Saved entries
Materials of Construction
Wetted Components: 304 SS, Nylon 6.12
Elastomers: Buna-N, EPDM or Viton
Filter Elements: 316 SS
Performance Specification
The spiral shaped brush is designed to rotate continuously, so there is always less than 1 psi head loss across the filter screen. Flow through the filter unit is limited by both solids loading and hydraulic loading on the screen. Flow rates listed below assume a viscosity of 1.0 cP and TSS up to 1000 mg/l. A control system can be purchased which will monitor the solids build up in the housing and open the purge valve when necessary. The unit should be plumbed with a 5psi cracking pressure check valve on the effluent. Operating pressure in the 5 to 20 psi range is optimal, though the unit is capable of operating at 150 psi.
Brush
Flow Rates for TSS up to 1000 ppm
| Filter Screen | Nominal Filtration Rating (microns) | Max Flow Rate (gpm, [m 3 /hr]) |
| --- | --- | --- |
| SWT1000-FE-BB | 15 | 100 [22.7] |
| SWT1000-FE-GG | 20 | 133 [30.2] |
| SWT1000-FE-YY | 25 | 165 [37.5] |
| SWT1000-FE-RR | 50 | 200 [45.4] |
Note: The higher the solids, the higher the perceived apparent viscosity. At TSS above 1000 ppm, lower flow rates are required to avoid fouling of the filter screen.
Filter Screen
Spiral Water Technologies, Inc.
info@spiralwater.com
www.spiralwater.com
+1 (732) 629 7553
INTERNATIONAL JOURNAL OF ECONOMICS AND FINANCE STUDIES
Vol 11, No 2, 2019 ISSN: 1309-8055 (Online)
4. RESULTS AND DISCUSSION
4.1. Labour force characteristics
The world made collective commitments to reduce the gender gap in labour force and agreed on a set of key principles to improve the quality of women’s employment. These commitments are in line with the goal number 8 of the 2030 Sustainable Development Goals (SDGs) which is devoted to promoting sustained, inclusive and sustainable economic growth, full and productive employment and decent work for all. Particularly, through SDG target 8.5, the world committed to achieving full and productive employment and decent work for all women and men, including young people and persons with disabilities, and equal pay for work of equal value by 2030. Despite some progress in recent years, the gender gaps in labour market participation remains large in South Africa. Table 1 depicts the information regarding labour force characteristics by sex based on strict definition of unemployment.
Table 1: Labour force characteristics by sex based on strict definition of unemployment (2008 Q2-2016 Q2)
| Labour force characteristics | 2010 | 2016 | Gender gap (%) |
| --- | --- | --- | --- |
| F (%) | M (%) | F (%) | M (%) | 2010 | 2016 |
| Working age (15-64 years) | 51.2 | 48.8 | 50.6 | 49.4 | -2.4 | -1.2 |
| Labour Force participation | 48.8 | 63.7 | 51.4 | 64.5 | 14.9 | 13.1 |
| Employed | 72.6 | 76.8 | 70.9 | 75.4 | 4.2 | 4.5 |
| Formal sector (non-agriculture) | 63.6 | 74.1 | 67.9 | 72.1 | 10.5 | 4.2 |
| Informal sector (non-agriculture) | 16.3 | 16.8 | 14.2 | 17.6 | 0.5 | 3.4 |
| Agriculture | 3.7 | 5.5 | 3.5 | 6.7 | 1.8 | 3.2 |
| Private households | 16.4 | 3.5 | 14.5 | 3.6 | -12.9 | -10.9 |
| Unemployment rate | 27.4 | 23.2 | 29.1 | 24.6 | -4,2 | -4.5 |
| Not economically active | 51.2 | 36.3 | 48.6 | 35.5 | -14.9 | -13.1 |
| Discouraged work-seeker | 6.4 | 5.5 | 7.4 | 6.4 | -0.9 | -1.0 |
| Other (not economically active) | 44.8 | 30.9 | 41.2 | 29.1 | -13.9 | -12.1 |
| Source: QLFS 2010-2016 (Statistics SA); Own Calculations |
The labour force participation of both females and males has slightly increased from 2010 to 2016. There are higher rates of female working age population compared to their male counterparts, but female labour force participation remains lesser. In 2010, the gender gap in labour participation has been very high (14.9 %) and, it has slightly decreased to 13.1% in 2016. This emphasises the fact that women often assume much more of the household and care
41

### Problem description
All the data is to be copied over exactly as it stands.

### Answer section
Materials of Construction
Wetted Components: 304 SS, Nylon 6.12
Elastomers: Buna-N, EPDM or Viton
Filter Elements: 316 SS
Performance Specification
The spiral shaped brush is designed to rotate continuously, so there is always less than 1 psi head loss across the filter screen. Flow through the filter unit is limited by both solids loading and hydraulic loading on the screen. Flow rates listed below assume a viscosity of 1.0 cP and TSS up to 1000 mg/l. A control system can be purchased which will monitor the solids build up in the housing and open the purge valve when necessary. The unit should be plumbed with a 5psi cracking pressure check valve on the effluent. Operating pressure in the 5 to 20 psi range is optimal, though the unit is capable of operating at 150 psi.
Brush
Flow Rates for TSS up to 1000 ppm
| Filter Screen | Nominal Filtration Rating (microns) | Max Flow Rate (gpm, [m 3 /hr]) |
| --- | --- | --- |
| SWT1000-FE-BB | 15 | 100 [22.7] |
| SWT1000-FE-GG | 20 | 133 [30.2] |
| SWT1000-FE-YY | 25 | 165 [37.5] |
| SWT1000-FE-RR | 50 | 200 [45.4] |
Note: The higher the solids, the higher the perceived apparent viscosity. At TSS above 1000 ppm, lower flow rates are required to avoid fouling of the filter screen.
Filter Screen
Spiral Water Technologies, Inc.
info@spiralwater.com
www.spiralwater.com
+1 (732) 629 7553
INTERNATIONAL JOURNAL OF ECONOMICS AND FINANCE STUDIES
Vol 11, No 2, 2019 ISSN: 1309-8055 (Online)
4. RESULTS AND DISCUSSION
4.1. Labour force characteristics
The world made collective commitments to reduce the gender gap in labour force and agreed on a set of key principles to improve the quality of women’s employment. These commitments are in line with the goal number 8 of the 2030 Sustainable Development Goals (SDGs) which is devoted to promoting sustained, inclusive and sustainable economic growth, full and productive employment and decent work for all. Particularly, through SDG target 8.5, the world committed to achieving full and productive employment and decent work for all women and men, including young people and persons with disabilities, and equal pay for work of equal value by 2030. Despite some progress in recent years, the gender gaps in labour market participation remains large in South Africa. Table 1 depicts the information regarding labour force characteristics by sex based on strict definition of unemployment.
Table 1: Labour force characteristics by sex based on strict definition of unemployment (2008 Q2-2016 Q2)
| Labour force characteristics | 2010 | 2016 | Gender gap (%) |
| --- | --- | --- | --- |
| F (%) | M (%) | F (%) | M (%) | 2010 | 2016 |
| Working age (15-64 years) | 51.2 | 48.8 | 50.6 | 49.4 | -2.4 | -1.2 |
| Labour Force participation | 48.8 | 63.7 | 51.4 | 64.5 | 14.9 | 13.1 |
| Employed | 72.6 | 76.8 | 70.9 | 75.4 | 4.2 | 4.5 |
| Formal sector (non-agriculture) | 63.6 | 74.1 | 67.9 | 72.1 | 10.5 | 4.2 |
| Informal sector (non-agriculture) | 16.3 | 16.8 | 14.2 | 17.6 | 0.5 | 3.4 |
| Agriculture | 3.7 | 5.5 | 3.5 | 6.7 | 1.8 | 3.2 |
| Private households | 16.4 | 3.5 | 14.5 | 3.6 | -12.9 | -10.9 |
| Unemployment rate | 27.4 | 23.2 | 29.1 | 24.6 | -4,2 | -4.5 |
| Not economically active | 51.2 | 36.3 | 48.6 | 35.5 | -14.9 | -13.1 |
| Discouraged work-seeker | 6.4 | 5.5 | 7.4 | 6.4 | -0.9 | -1.0 |
| Other (not economically active) | 44.8 | 30.9 | 41.2 | 29.1 | -13.9 | -12.1 |
| Source: QLFS 2010-2016 (Statistics SA); Own Calculations |
The labour force participation of both females and males has slightly increased from 2010 to 2016. There are higher rates of female working age population compared to their male counterparts, but female labour force participation remains lesser. In 2010, the gender gap in labour participation has been very high (14.9 %) and, it has slightly decreased to 13.1% in 2016. This emphasises the fact that women often assume much more of the household and care
41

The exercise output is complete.